Gandrung sewu menjadi wadah pemerintah kabupaten dalam memberikan ruang kepada anak muda dalam melestarikan kesenian tradisional. (Ipuk Fiestiandani)
Dari dulu generasi muda Banyuwangi memang suka akan tradisi, tetapi sekarang lebih suka lagi. Banyak ajang yang melibatkan pelajar atau anak muda untuk menari tradisional, baik gandrung maupun kesenian lain, seperti kuntulan dan jaran kepang (kuda lumping).
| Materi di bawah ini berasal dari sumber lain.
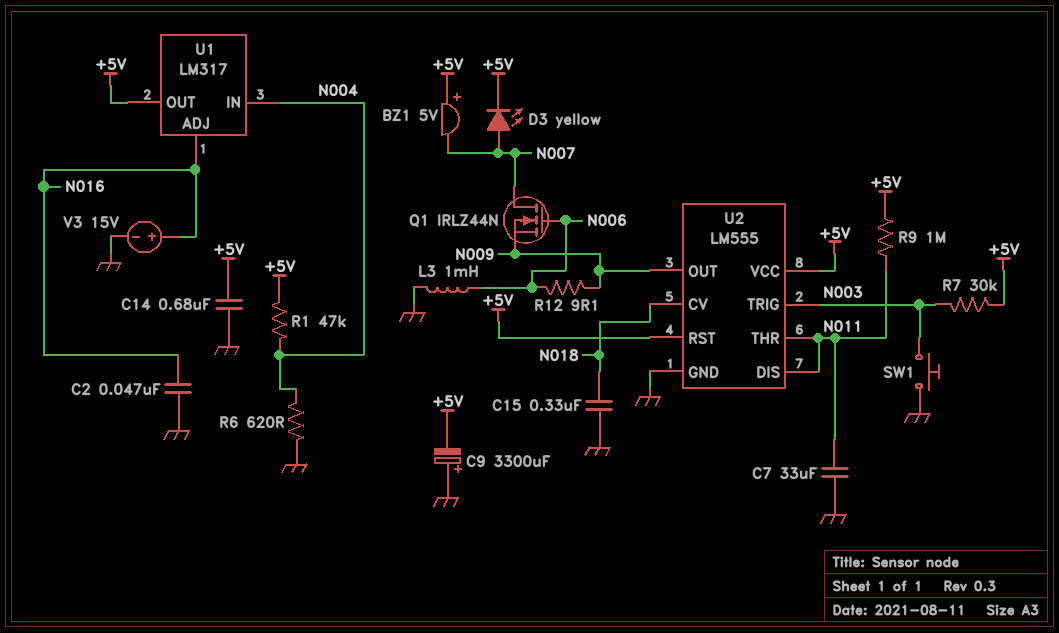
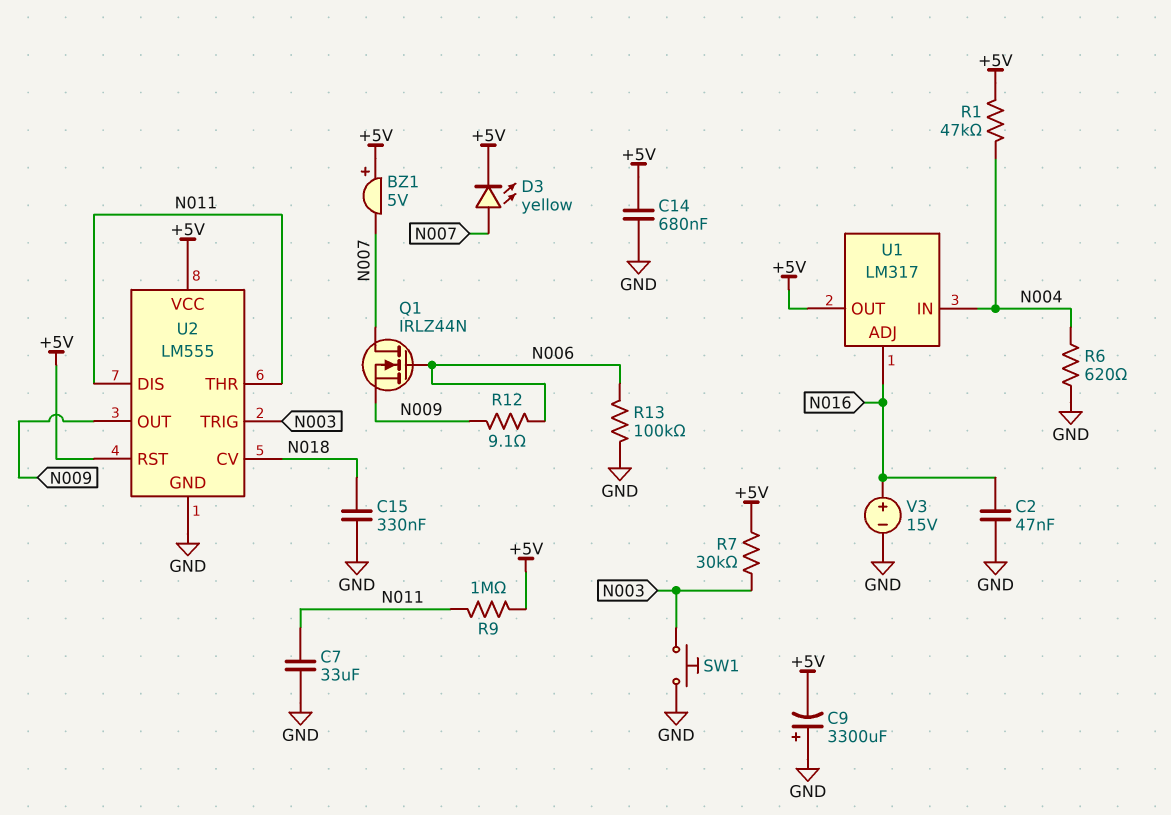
L3: 1mH (GND, N006) -> none
R13: none -> 100k (GND, N006)

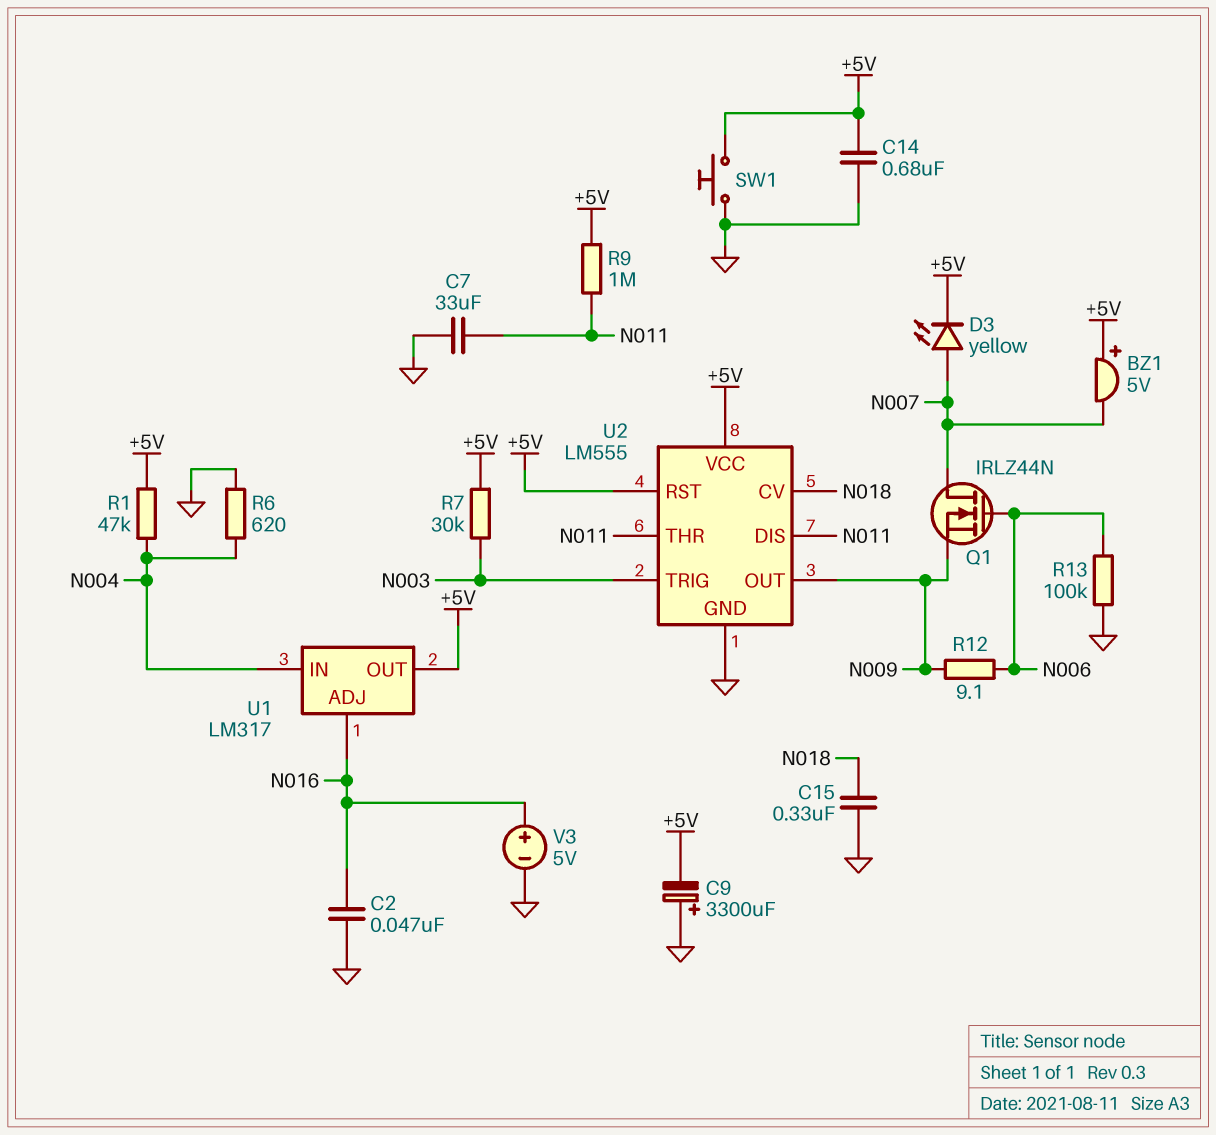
SW1: button (GND, N003) -> button (+5V, GND)
V3: 15V (plus N016, minus GND) -> 5V (plus N016, minus GND)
”Dibandingkan dengan saat saya SD dulu, satu kelas hanya 1-2 yang bisa menari gandrung. Kalau sekarang, banyak siswa yang bisa menari,” ujar Akbar.
Seiring dengan perkembangan zaman, gandrung memang telah bertransformasi. Jika dulu ia dipandang sebelah mata, penari gandrung seperti biduan yang ”digilai” banyak lelaki. Selain itu, juga erat dengan minuman keras karena menjadi salah satu cara untuk menaklukkan Belanda. Tentara kompeni dibuat mabuk selama pertunjukan sehingga mereka mudah dikalahkan.
”Kini kondisinya berbeda. Gandrung tidak tidak lagi dipandang sebelah mata, juga tidak lagi melibatkan minuman keras,” kata Akbar.
Bupati Banyuwangi Ipuk Fiestiandani mengatakan, gandrung sewu menjadi wadah pemerintah kabupaten dalam memberikan ruang kepada anak muda melestarikan kesenian tradisional. ”Bagaimana mereka mencintai budayanya. Mereka pasti akan bersemangat dengan mendapatkan banyak apresiasi dari apa yang mereka tampilkan hari ini,” ucapnya.
Menurut Ipuk, festival gandrung sewu merupakan salah satu upaya bersama untuk mempertahankan kebudayaan lokal di tengah gempuran budaya luar.
Saat ini, penari-penari gandrung muda banyak bermunculan. Mereka yang menari dengan menjiwai gandrung sebagai budaya yang harus selalu dihidupi.